I am very grateful to reader Christian Winkler for pointing out to me that Willie Read, the mysterious hunter I successfully identified last year following my trip to Kashmir, also wrote up his travels for a prestitious magazine. His article, spread across three pages, was featured in the Country Life edition of 11 April 1914. Country Life is the magazine of the landed gentry and in the time before the First World War often featured pieces written by hunters who had travelled in remote places.

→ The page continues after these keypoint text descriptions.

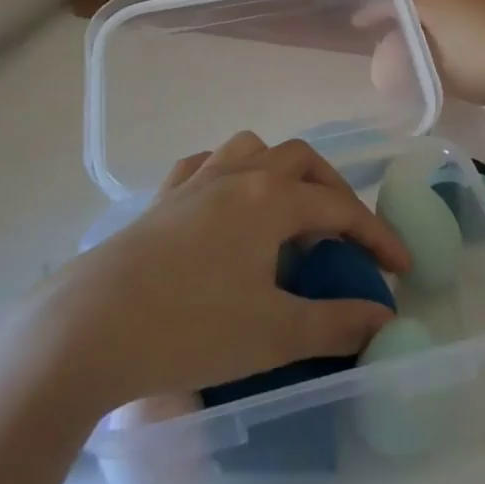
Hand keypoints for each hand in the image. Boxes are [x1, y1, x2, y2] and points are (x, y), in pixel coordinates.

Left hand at [34, 133, 407, 412]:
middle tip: (346, 236)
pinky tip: (226, 202)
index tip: (400, 270)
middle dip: (334, 193)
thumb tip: (384, 317)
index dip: (376, 236)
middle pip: (300, 161)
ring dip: (281, 172)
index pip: (340, 209)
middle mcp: (236, 176)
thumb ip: (338, 323)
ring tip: (288, 212)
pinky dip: (228, 174)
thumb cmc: (188, 329)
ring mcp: (193, 183)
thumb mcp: (274, 334)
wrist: (84, 332)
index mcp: (270, 200)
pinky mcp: (159, 200)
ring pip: (251, 149)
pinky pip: (204, 166)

There is little in the article that we do not already know. Read writes that he set off from Srinagar on 15th May 1912, meeting his shikari Rahima in Bandipur, downstream on the River Jhelum. “Our route was via Gurais, the Burzil Pass, Godhai, Gilgit, the Kaujut Valley to Merenski”, he writes. He crossed the Killik Pass and after spending 10 days hunting for big sheep and ibex in the Pamir Mountains, made for Kashgar and then Aksu in Chinese Turkestan. From Aksu he entered the Muzart Valley and crossed the pass into the Tekkes Valley in the Tian Shan Mountains before heading on to Kuldja in October. The article is illustrated with some of the images from his magic lantern slides.
It always surprised me that I could not find any article or book that mentioned Read’s journey, which took the best part of seven months and involved a journey of almost 3,000 miles through some of the toughest terrain on earth. Now at least we know that he recorded the journey for posterity in the pages of Country Life.